Assemblyman Marc W. Butler, R-Newport, released a statement on Wednesday saying he is “stunned by Gov. (Andrew) Cuomo’s complete overreach in essentially severing ties with organizations like the National Rifle Association (NRA), which work to protect the Second Amendment rights of law-abiding citizens.”“The Department of Financial Services (DFS) issued a memorandum indicating that all New York State-chartered banks and financial institutions should ‘manage their risks…in dealing with organizations such as the NRA.’ The governor then issued a press release stating such continued relationships ‘jeopardize public safety,’” the statement reads.
Butler’s statement says he believes Cuomo is “bullying and threatening” to these businesses, since DFS is responsible for charters and has authority over such institutions.
According to a database compiled by Newsday, Butler since 1999 has received $4,575 in contributions from the NRA and an NRA-affiliated organization. The NRA itself gave $550. The rest of the money came from the New York State Rifle and Pistol Association, who on their website identify themselves as a non-profit and the “official NRA-affiliated State Association in New York.” The Newsday database is at https://bit.ly/2r2fIy7.
“It is unbelievable that the governor and the Department of Financial Services would make such an outlandish and inappropriate move in issuing memoranda recommending banks and other such institutions sever ties with organizations like the NRA, which represent numerous law-abiding gun owners, especially here in upstate New York,” Butler said in a prepared statement. “For a district such as mine, a move such as this is a complete insult to the many men and women of all political backgrounds who chose to lawfully own a firearm, as it is their Second Amendment right.
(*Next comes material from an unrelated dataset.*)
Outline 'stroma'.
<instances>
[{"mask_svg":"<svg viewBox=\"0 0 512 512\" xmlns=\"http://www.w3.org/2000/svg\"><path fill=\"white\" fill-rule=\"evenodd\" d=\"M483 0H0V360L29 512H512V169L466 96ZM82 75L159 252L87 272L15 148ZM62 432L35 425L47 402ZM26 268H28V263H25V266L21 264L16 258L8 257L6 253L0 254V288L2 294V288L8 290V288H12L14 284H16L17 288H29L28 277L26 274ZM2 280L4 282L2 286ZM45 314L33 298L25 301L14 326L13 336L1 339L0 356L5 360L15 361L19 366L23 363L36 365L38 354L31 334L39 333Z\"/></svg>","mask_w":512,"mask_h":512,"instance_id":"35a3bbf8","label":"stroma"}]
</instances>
When the governor and a business-regulatory agency make such statements, one must question if banks and other financial businesses that do not comply will cause the state to shun or blacklist these businesses. I call on the governor to retract this immediately.
Butler’s statement says he believes that “a governmental entity making such determinations sets a terrible precedence.”
In the news release, the assemblyman cites a passage in a memorandum from Maria T. Vullo, the superintendent of financial Service: “In light of the above, and subject to compliance with applicable laws, the Department encourages its chartered and licensed financial institutions to continue evaluating and managing their risks, including reputational risks, that may arise from their dealings with the NRA or similar gun promotion organizations, as well as continued assessment of compliance with their own codes of social responsibility."
“In light of the above, and subject to compliance with applicable laws, the Department encourages its chartered and licensed financial institutions to continue evaluating and managing their risks, including reputational risks, that may arise from their dealings with the NRA or similar gun promotion organizations, as well as continued assessment of compliance with their own codes of social responsibility," the memo reads.